Now, the procedure. Zoom out at the widest zoom position. Thus, you will have the maximum aperture, but also the shot will include shadows where the grain is likely to appear. Set the shutter at 1/60 as Rick has suggested. Lock the aperture at the largest iris opening. Then apply different levels of gain in both "high contrast" and "low contrast" frame. All other things being equal, (aperture and exposure) you will be able to see how the camera handles the gain.

If you manage to get quite a decent picture without applying any gain, that would mean that either the camera is very sensitive our your lamp is too strong. In that case you can replace the lamp with a candle, and repeat the tests. Don't zoom on the candle - just stay wide opened.

After this, you can try to shoot with slower shutter speeds, first with no gain, than adding the gain progressively.

You can as well try to see how the camera handles such situations in full auto mode. It probably would add too much gain, but I don't know.

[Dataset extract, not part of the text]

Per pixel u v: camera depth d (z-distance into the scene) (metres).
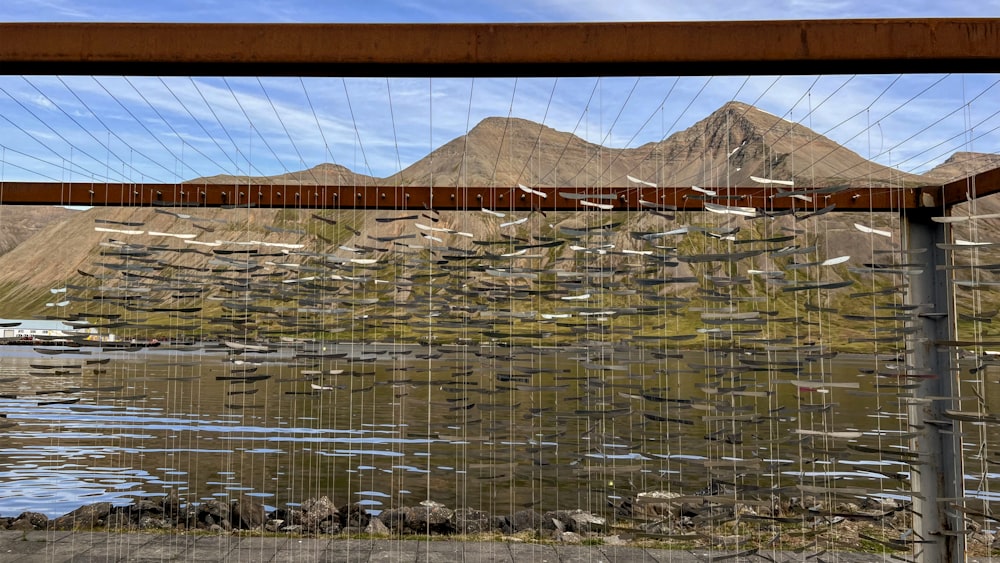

I hope this helps. Good luck with the tests and please keep us posted on results.

Regards. Senad

Jason Goldberg February 15th, 2010 12:20 AM

I uploaded some sample files, and started a new thread:


Michael Liebergot February 15th, 2010 08:34 AM


Originally Posted by Rick Lutec (Post 1486162)
Congrats on your purchase of the HDR -AX2000
Sean Seah gave a review of the more pro-like HVR-NX5 camcorder and mentioned that he thought when using the gain beyond 6db the noise level was unacceptable for his personal liking.

What I would like to know is if the camera was used in full "AUTO" or "MANUAL" settings?
If the camera was tested in full "AUTO" then the test is null in my opinion. As the only true way to test a camera to it's fullest is by running it in MANUAL settings.

Without knowing of the test was done suing AUTO settings, which it probably was, I wouldn't put any creadance into it.